Hashwerte in der Zeitung

Fast ebenso alt wie Hashfunktionen ist eine andere Idee: Bei einer Behörde reichen Personen täglich neue digitale Dokumente ein. Pro Tag fasst die IT sie zu einem Block zusammen. Jeder Block enthält den Hashwert des vorigen Blocks; vom aktuellen Block bildet und veröffentlicht das System wiederum den Hashwert, zum Beispiel in der Zeitung. Die Blöcke sind also über ihre Hashwerte verkettet: Jeder Block schützt den vorigen Block vor unbemerkten Änderungen, denn er enthält dessen Hashwert (siehe Abbildung 1). Mit dem veröffentlichten letzten Hashwert kann man jegliche Manipulation eines beliebigen früheren Blocks entdecken. Ist der Hashwert erst einmal gedruckt, kann nicht einmal die Behörde selbst nachträglich etwas unbemerkt verändern, sofern ein Prüfer alle Daten einsehen darf.

Hashkette: Jeder Block enthält den Hashwert des vorhergehenden Blocks, den neuesten Wert druckt die Zeitung (Abb. 1).

Leider ist solch eine Kette von Blöcken noch keine Blockchain, obwohl das mancher Marketingexperte glaubt. Das Prinzip ist simpel, alles andere als neu und funktioniert ausschließlich mit einer zentralen Instanz. Ohne die gesicherte Kenntnis des aktuellen Hashwerts ließe sich obendrein ein Betrug einfach durchführen: Hashfunktionen lassen sich noch schneller als eine Chiffrierung berechnen. Also könnte ein Angreifer Daten mitten in dieser Blockkette zu seinen Gunsten ändern, sämtliche Hashwerte neu berechnen und vom aktuellen Wert behaupten, dies sei der richtige. Folglich benötigt man eine zentrale Autorität – im Beispiel die Zeitung –, die den neuen Hashwert publiziert.

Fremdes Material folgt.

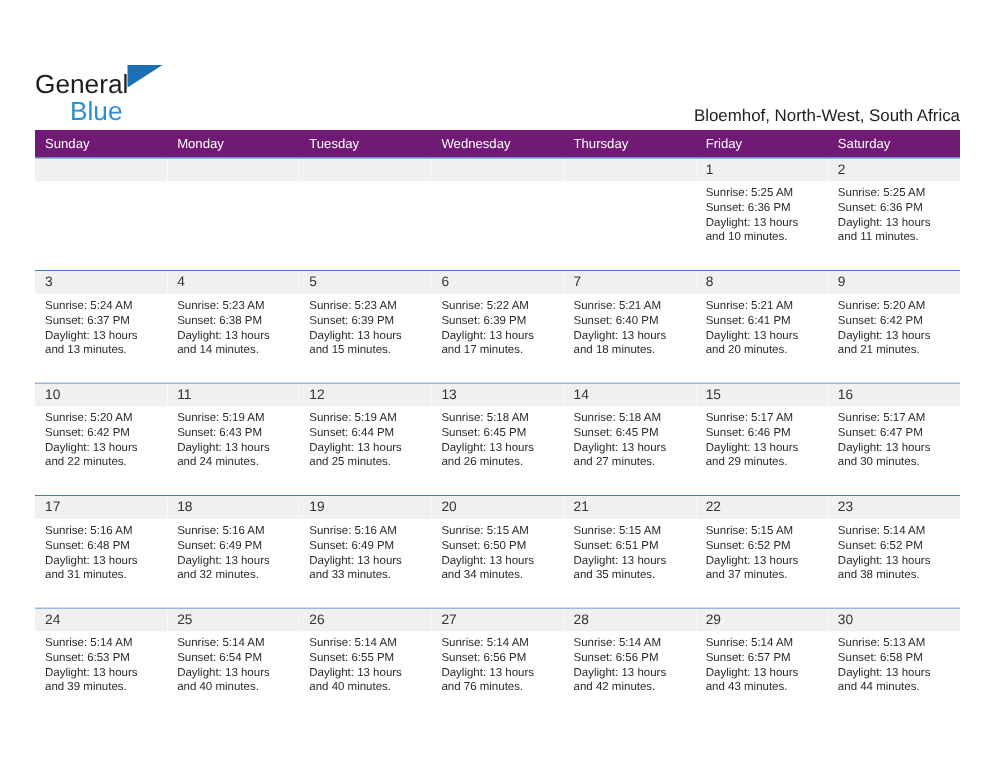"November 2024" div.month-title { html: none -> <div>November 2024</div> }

Verzicht auf zentrale Autorität

Gute Ideen sind oft erstaunlich einfach, wie auch das Blockchain-Konzept des Proof of Work (PoW): Jeder Block enthält einige frei wählbare Bytes, die so belegt werden sollen, dass der Hashwert des Blocks kleiner als eine vorgegebene Schranke wird. Bei kryptografischen Hash­funktionen geschieht das durch reines Ausprobieren, ist also rechenaufwendig, wenn man die Schranke hinreichend klein wählt. Millionen Recheneinheiten können so parallel arbeiten. Wer zuerst die richtige Kombination gefunden hat, darf diesen neuen Block an die Blockchain anhängen und an die anderen Rechner senden. Das ist grob gesagt das Prinzip der Bitcoin-Blockchain; die beteiligten Rechner heißen Miner (denn sie schürfen Bitcoins) und erhalten für einen gefundenen Block eine Prämie in Bitcoin als Anreiz und zum Decken der Unkosten. Die Schwierigkeit passt der Algorithmus so an, dass Miner bei der aktuell verfügbaren Rechenleistung weltweit im Mittel alle 10 Minuten einen Block finden.

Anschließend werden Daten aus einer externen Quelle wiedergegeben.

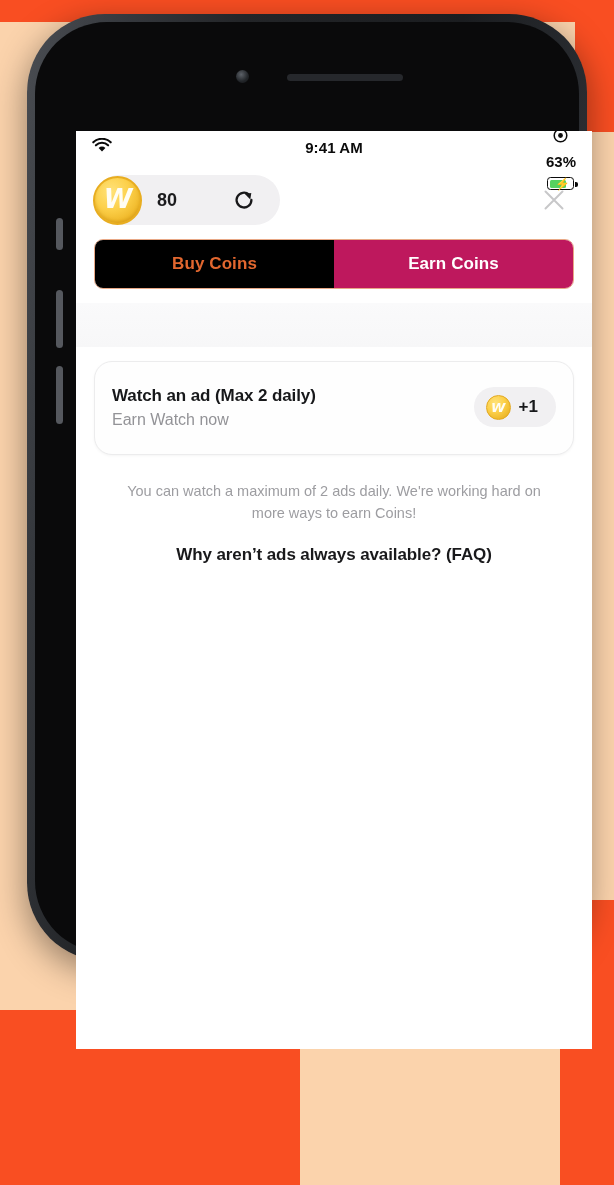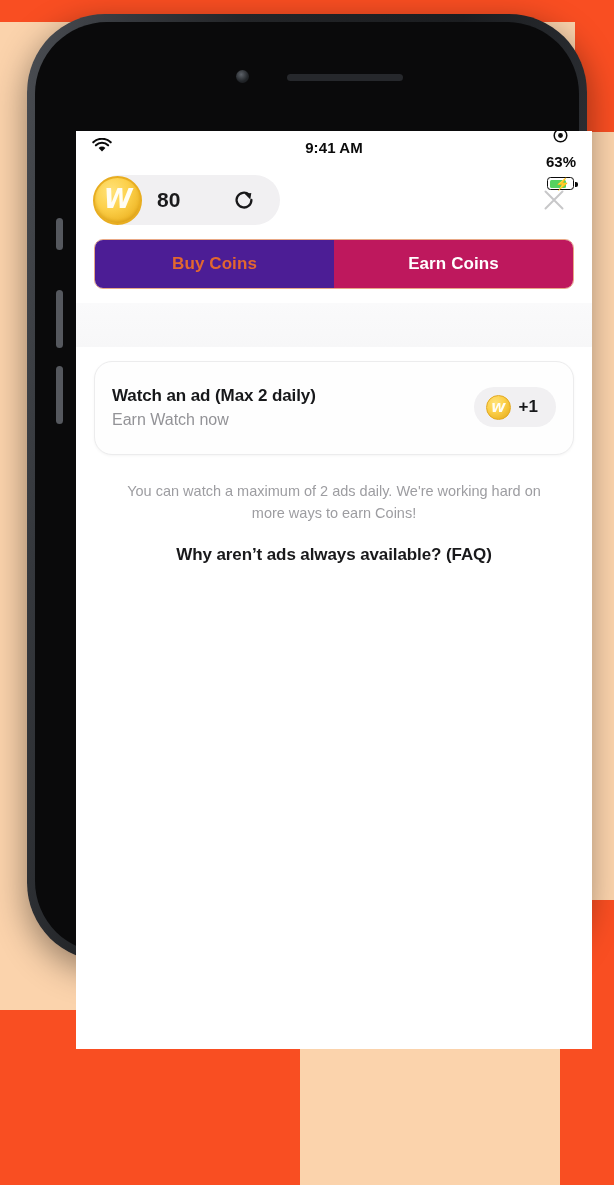"80" .balance-num { font-size: 21px -> 18px }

Der Sinn der Übung besteht im Vermeiden von Betrug. Um eine komplette Fakechain zu konstruieren, wäre ein Vielfaches der globalen Rechenleistung aller Miner nötig. Im Fall von Bitcoin könnte das nicht einmal die NSA stemmen, denn momentan berechnen die Schürfer etwa 50 bis 80 Exahash pro Sekunde – das sind 50 bis 80 Milliarden Terahash pro Sekunde.

Wettrechnen der Goldschürfer

Doch was passiert, wenn zwei Miner praktisch gleichzeitig das kryptografische Puzzle lösen und ihren neuen Block veröffentlichen? Diesen Fall zeigt Abbildung 2: Jeder arbeitet so lange an einem der Zweige weiter, bis die längere Kette gewinnt. Diese Regel ist in allen Knoten fest einprogrammiert. Man kann zeigen, dass sich das System auf eine einzige Kette einigt, wenn die Knoten, die die obige Regel befolgen, mehr als die Hälfte der Rechenleistung stellen – wenn nicht, liegt ein 51-Prozent-Angriff vor. Das ist das Neue und Verlockende daran: Das System einigt sich auf eine einheitliche Version der Blockchain, ohne dass es eine zentrale Aufsicht gibt. In der Kryptografie spricht man von Konsensus. Im Fall von Bitcoin wartet man in der Regel sechs Blöcke ab, bis man mit hoher Wahrscheinlichkeit sicher sein kann, die Daten der richtigen Kette vorliegen zu haben.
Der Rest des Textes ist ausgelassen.